Tetelman: Ja. Ich meine, wenn ich die Wahl hätte, wäre ich wahrscheinlich Bariton geblieben. Aber danach geht es nicht, man kann sich das nicht aussuchen. Es ist wie bei Harry Potter: Der Zauberstab sucht sich den Zauberer. Nicht umgekehrt.
Nun haben Sie den Wechsel erfolgreich vollzogen. Tenöre gelten ja laut Klischee mitunter als allürenbehaftete Persönlichkeiten. Haben Sie irgendwelche „typischen“ Tenor-Macken?

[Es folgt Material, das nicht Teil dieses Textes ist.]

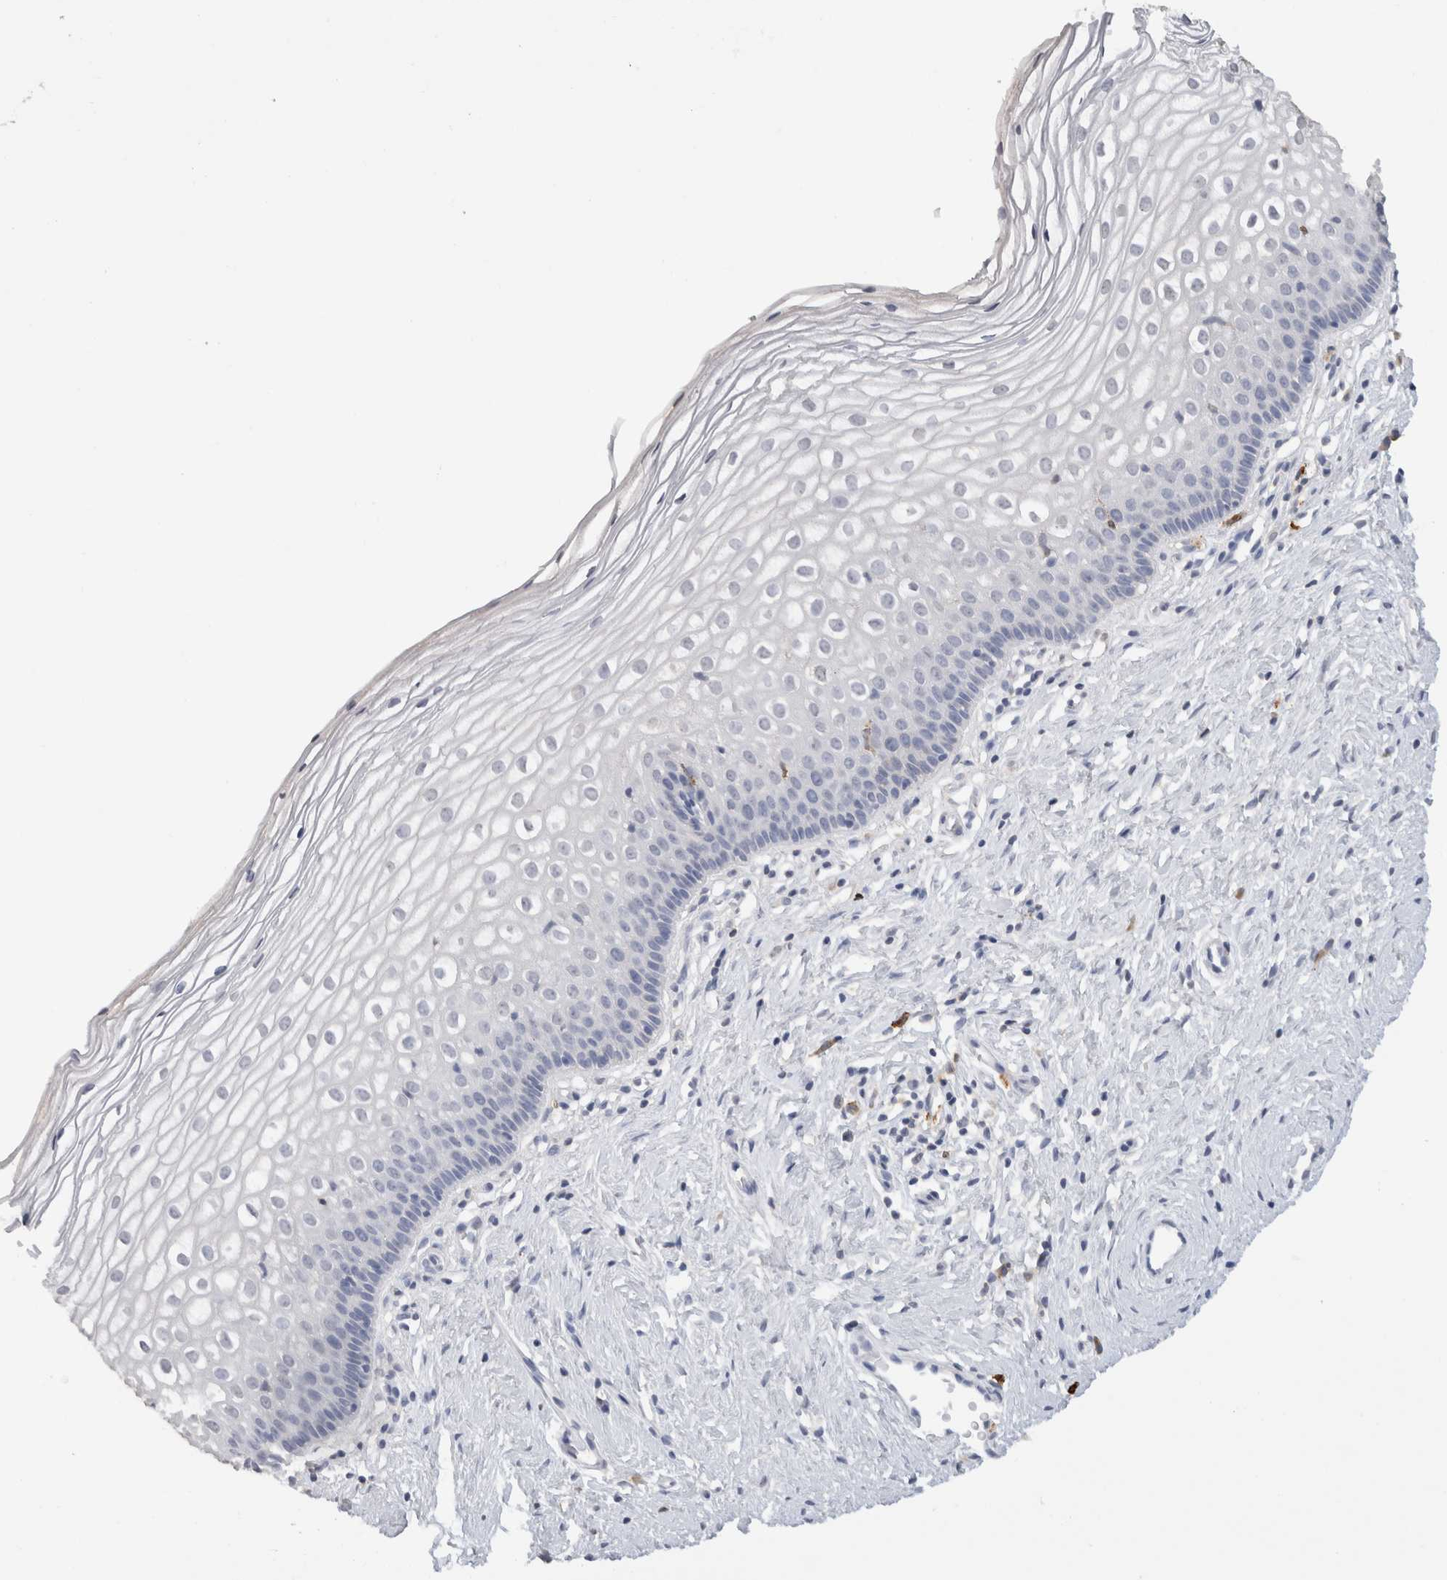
{"staining": {"intensity": "negative", "quantity": "none", "location": "none"}, "tissue": "cervix", "cell_type": "Glandular cells", "image_type": "normal", "snomed": [{"axis": "morphology", "description": "Normal tissue, NOS"}, {"axis": "topography", "description": "Cervix"}], "caption": "IHC image of unremarkable human cervix stained for a protein (brown), which reveals no positivity in glandular cells.", "gene": "LAMP3", "patient": {"sex": "female", "age": 27}}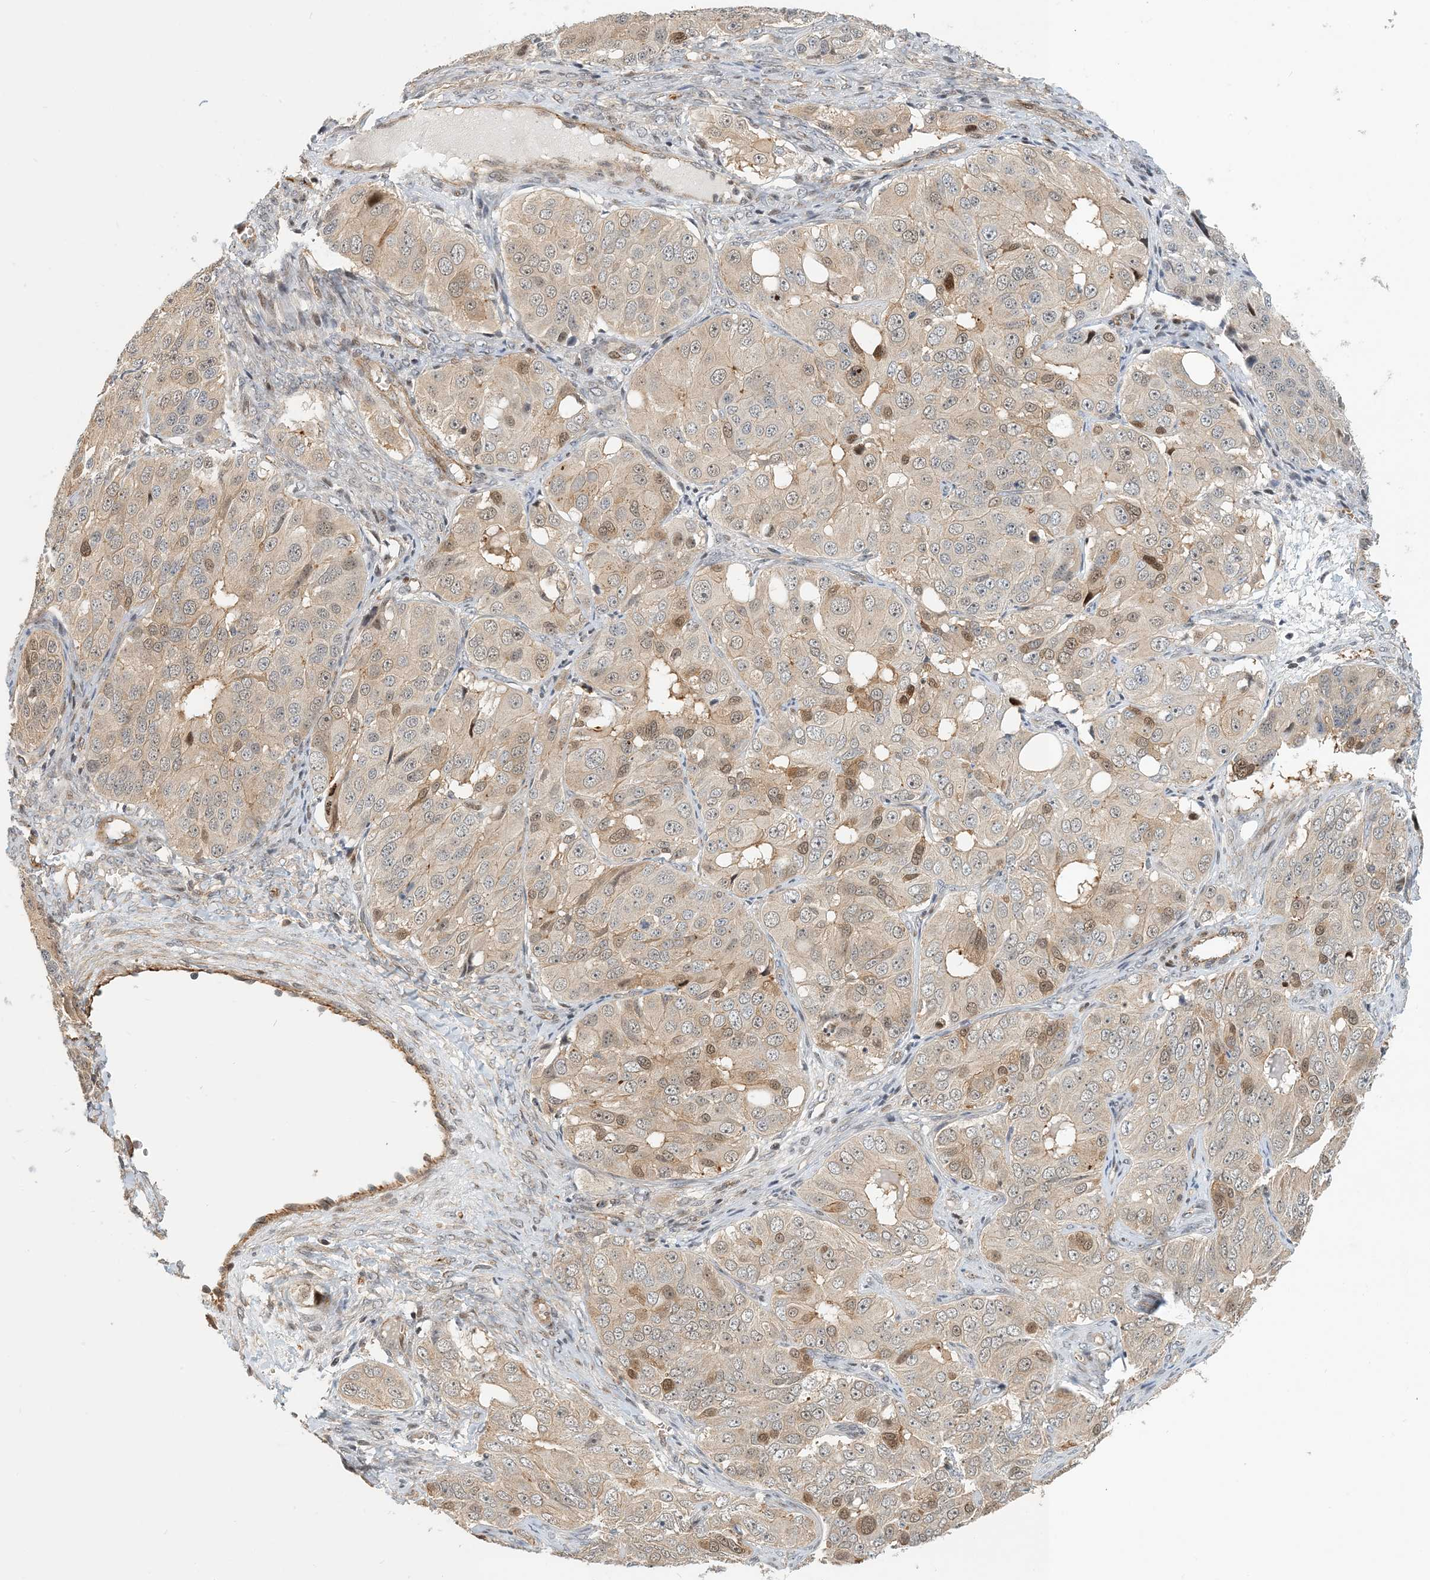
{"staining": {"intensity": "moderate", "quantity": "<25%", "location": "cytoplasmic/membranous,nuclear"}, "tissue": "ovarian cancer", "cell_type": "Tumor cells", "image_type": "cancer", "snomed": [{"axis": "morphology", "description": "Carcinoma, endometroid"}, {"axis": "topography", "description": "Ovary"}], "caption": "Protein positivity by immunohistochemistry (IHC) reveals moderate cytoplasmic/membranous and nuclear staining in approximately <25% of tumor cells in endometroid carcinoma (ovarian).", "gene": "MAPKBP1", "patient": {"sex": "female", "age": 51}}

Tetelman: Eine meiner größten Tenor-Macken ist wahrscheinlich, dass ich ein totaler Technik-Nerd bin. Ich liebe es, über die Stimme und die Stimmtechnik zu philosophieren, sie zu verstehen und zu trainieren. Ich habe sogar einen Gruppenchat mit ein paar Kollegen, in dem wir uns nur über Stimmtechnik austauschen und uns gegenseitig Videos schicken.
Ist das intensive Stimmtechniktraining vielleicht der Grund, warum Sie in der Presse einmal als „Stimme mit Sixpack“ bezeichnet wurden?
Tetelman: Oh, ich hoffe, dass niemand unter mein Hemd schaut, denn da gibt es nichts, was dieser Betitelung gerecht wird (lacht). Ich habe auf jeden Fall viele Vorbilder, zu denen diese Beschreibung einer besonders maskulinen, „muskulösen“ Stimme auch gut passt, etwa Mario Del Monaco, Enrico Caruso oder Franco Corelli. Vielleicht hat das etwas auf mich abgefärbt. Auch wenn diese großen Sänger nicht mehr leben, kann ich noch viel von ihnen lernen. Auch die etwas leichteren Sänger – Gigli, Lauri-Volpi oder Pavarotti – studiere ich genau, einfach um die gesamte Dimension des Klangs zu erfassen. Man will ja nicht die ganze Zeit mit seinem Gesang auf das Publikum einprügeln, sondern man will auch eine gewisse Intimität, Eleganz und Schönheit versprühen.
Noch ein letzter Punkt: Ich habe gehört, dass Sie den Moonwalk können. Werden Sie ihn eines Tages auf der Opernbühne zeigen?
Tetelman: Wer weiß! Es müsste natürlich die richtige Inszenierung sein. Vielleicht sollten wir dazu mal Barry Kosky fragen.